Around 4:00 p.m. I pull into a McDonald’s outside of Globe to use the restroom. As I’m hunched over the rusted sink scrubbing my hands with neon pink soap, I glance into the cloudy mirror. Under the fluorescent light my skin is sallow, my hair is limp and stringy, and I have somehow acquired two purple stains on the front of my sundress. I uselessly attempt to finger-comb my hair into submission for a few seconds before giving up. I’m just going to keep driving with the windows rolled down anyway.
It’s getting late, and I’m getting a little worried. According to my phone, Bisbee is still roughly four and a half hours away from Globe. I don’t want to be confined to the car for another four and a half hours. I scroll around the map in desperation, looking for an alternative route. I see I can take the 77 south and west and be in Tucson in just two hours.
Looks like a change of plans has been made.
It’s dark when I park the car outside of the Congress Hotel in downtown Tucson, pointedly ignoring the meter. Inside, I’m greeted by an extremely earnest clerk. He informs me that he can give me a double bed for $89 a night. I graciously accept.
“Your room overlooks O’Toole street,” he says, somberly. Unfortunately, it also overlooks a bar and the Union Pacific railroad tracks.
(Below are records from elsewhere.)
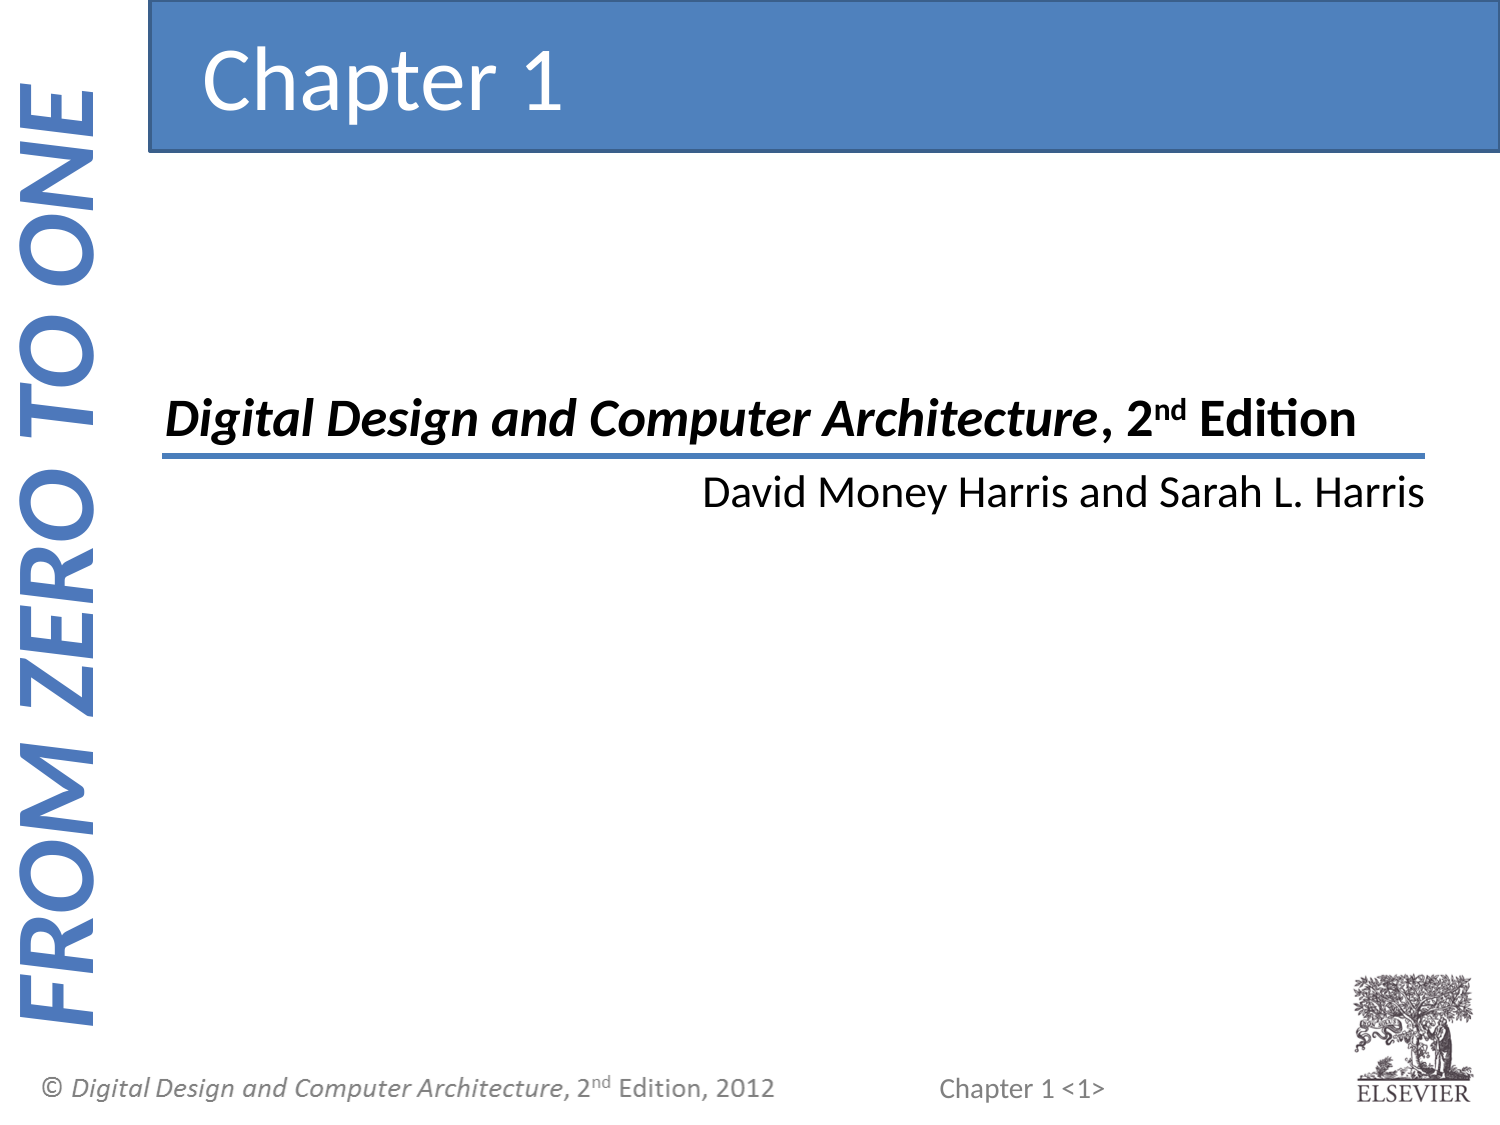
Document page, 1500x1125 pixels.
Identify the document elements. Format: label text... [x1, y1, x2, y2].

text_box Digital Design and Computer Architecture, 2nd Edition [150, 374, 1388, 455]
text_box Chapter 1 [187, 11, 1488, 136]
text_box David Money Harris and Sarah L. Harris [687, 454, 1463, 524]
picture [0, 0, 1500, 1125]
I recollect this statement hours later, when people are drunkenly shouting “WOOOOO!” outside my window and train horns are blowing every half-hour.
The room is sparse. Spare. In place of a TV hangs a monochrome painting of train tracks disappearing into a black tunnel as industrial buildings loom overhead. A vintage radio rests under a lamp, and a radiator lurks in the corner.
The bathroom is vintage, too, right down to the plumbing. Within 10 minutes of arriving in my room I manage to clog the toilet with just two pieces of tissue. I swallow my pride and head downstairs to ask brood boy at the front desk for a plunger.
I dine by myself in the café downstairs. I bring my phone and a book, just in case I need a little company. Three drinks, two duck confit tacos, and a beef medallion salad are ordered. After the waiter takes my credit card he returns to the table, brimming with recognition. “My daughter’s middle name is Lyn,” he says, smiling. “Spelled just like yours.”
I take a walk. There are a handful people leaning against walls outside of bars and smoking cigarettes, but downtown Tucson is mostly empty save for one other pedestrian. For the first few blocks he’s a distant silhouette under the streetlights. As I catch up to him at an intersection I suddenly realize that he is, in fact, a homeless man. He turns and asks if I can spare a couple of dollars. He’s down on his luck, he says. He’s been trying to get right in life but he just can’t. I’m nodding and digging in my handbag for my wallet when he abruptly changes the topic. “My name is Brian Wilson,” he mumbles. “I used to surf in Venice, in California. I was a surfer.” His pale blue eyes are rimmed red with tears and I can’t see his mouth through his salt and pepper beard.
I hand him a few dollar bills and say, “Have a good evening.”
“God bless,” he calls after me.
Two blocks up and one block over, I decide it is time to turn back. I head down an equally empty side street to the hotel and climb the stairs to bed.